(Reuters) — The U.S. Justice Dept. subpoenaed 2 more manufacturers of medical scopes linked to deadly “superbug” outbreaks in recent weeks, USA Today reported, citing 2 sources familiar with the investigation.
Last week, reports revealed 1 duodenoscope manufacturer, Olympus (TYO:7733), was being investigated by the federal agency, but the broader reach of the investigation, including subpoenas to other makers Fujifilm Holdings (TSE:4901) and Hoya Corp.‘s (TYO:7741) Pentax subsidiary has not been reported previously, the newspaper said.
Reuters was not able to immediately reach Olympus, Fujifilm and Pentax for comment.
The complex design of these devices – flexible tubes that are threaded through the mouth, throat and stomach to drain fluids from blocked pancreatic and biliary ducts – is associated with a risk of multidrug-resistant infections even when cleaning instructions are followed correctly.
Duodenoscopes have been associated with episodic infections for more than a decade, but those infections could often be treated with antibiotics.
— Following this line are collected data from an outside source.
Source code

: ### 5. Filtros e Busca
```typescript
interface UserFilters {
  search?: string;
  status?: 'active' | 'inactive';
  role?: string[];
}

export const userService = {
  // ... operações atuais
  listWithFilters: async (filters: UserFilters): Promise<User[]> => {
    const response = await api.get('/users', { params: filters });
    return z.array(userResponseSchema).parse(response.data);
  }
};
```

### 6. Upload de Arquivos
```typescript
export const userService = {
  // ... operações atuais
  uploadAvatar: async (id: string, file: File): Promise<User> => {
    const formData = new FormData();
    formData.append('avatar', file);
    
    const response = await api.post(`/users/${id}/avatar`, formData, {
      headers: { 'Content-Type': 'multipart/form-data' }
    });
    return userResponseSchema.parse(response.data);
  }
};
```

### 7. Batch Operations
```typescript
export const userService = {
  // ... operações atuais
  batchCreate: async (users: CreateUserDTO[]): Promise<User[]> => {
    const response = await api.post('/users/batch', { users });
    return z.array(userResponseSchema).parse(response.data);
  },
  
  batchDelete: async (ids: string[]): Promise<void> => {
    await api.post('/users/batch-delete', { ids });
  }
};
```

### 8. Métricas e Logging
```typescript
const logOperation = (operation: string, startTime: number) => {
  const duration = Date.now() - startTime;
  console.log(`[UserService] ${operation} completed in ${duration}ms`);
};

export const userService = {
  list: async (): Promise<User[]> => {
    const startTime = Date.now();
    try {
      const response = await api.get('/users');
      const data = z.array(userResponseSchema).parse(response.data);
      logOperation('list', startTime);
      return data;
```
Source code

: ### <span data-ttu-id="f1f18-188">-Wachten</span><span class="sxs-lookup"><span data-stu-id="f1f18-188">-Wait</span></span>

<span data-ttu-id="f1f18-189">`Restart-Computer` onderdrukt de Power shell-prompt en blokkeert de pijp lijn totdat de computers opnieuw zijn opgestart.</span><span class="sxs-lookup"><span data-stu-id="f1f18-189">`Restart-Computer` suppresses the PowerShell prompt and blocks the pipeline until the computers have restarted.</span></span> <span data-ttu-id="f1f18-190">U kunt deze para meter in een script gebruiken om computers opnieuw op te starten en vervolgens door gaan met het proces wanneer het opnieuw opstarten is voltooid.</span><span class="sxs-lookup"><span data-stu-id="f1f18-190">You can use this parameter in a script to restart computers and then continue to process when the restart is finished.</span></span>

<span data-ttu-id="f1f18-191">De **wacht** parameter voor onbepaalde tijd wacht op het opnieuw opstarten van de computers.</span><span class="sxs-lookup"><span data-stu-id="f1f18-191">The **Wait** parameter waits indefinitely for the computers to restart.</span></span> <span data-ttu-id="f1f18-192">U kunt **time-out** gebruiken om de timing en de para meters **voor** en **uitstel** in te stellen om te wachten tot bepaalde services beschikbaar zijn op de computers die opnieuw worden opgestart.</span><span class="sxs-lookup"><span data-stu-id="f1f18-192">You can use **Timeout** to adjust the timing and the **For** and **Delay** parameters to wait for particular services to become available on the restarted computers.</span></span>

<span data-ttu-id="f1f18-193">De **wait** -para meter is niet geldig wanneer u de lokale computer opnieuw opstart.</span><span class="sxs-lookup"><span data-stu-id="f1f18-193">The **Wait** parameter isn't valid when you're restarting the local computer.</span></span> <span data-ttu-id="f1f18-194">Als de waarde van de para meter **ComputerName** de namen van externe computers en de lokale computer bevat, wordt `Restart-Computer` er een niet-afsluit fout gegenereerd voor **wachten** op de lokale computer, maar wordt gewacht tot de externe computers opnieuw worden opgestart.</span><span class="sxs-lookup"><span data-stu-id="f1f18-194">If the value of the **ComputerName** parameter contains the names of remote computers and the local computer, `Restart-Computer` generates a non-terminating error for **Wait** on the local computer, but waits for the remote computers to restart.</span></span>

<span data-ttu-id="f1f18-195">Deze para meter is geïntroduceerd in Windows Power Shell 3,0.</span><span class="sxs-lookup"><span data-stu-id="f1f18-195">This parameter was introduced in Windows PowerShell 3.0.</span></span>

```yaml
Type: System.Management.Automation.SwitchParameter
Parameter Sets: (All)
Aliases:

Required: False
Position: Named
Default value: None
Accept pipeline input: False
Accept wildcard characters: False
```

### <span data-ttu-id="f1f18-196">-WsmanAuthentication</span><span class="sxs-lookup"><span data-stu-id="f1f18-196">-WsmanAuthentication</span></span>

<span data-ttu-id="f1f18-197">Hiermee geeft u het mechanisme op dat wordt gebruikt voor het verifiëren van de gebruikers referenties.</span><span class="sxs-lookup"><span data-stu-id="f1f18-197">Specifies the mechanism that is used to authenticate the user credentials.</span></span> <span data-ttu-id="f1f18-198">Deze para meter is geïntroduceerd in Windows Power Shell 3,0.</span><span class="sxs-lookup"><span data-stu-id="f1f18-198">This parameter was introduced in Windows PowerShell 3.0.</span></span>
However, the rising tide of antibiotic-resistant bacteria or superbugs, are making these infections more dangerous and difficult to treat.
Virginia Mason Hospital in Seattle, which suffered 1 of the largest and deadliest outbreaks of superbug infections linked with contaminated scopes, has also been subpoenaed, said Rando Wick, a lawyer representing the hospital.
The Justice Dept. has asked for “thousands of documents” related to healthcare offenses as defined in federal criminal statutes, he told Reuters.
In recent months, Virginia Mason Medical and others have sued Olympus in connection with bacterial outbreaks associated with its duodenoscopes.
The subpoena pertains to the medical center’s communication with Olympus, the FDA and the U.S. Centers for Disease Control & Prevention, as well as state and local government authorities, Wick added.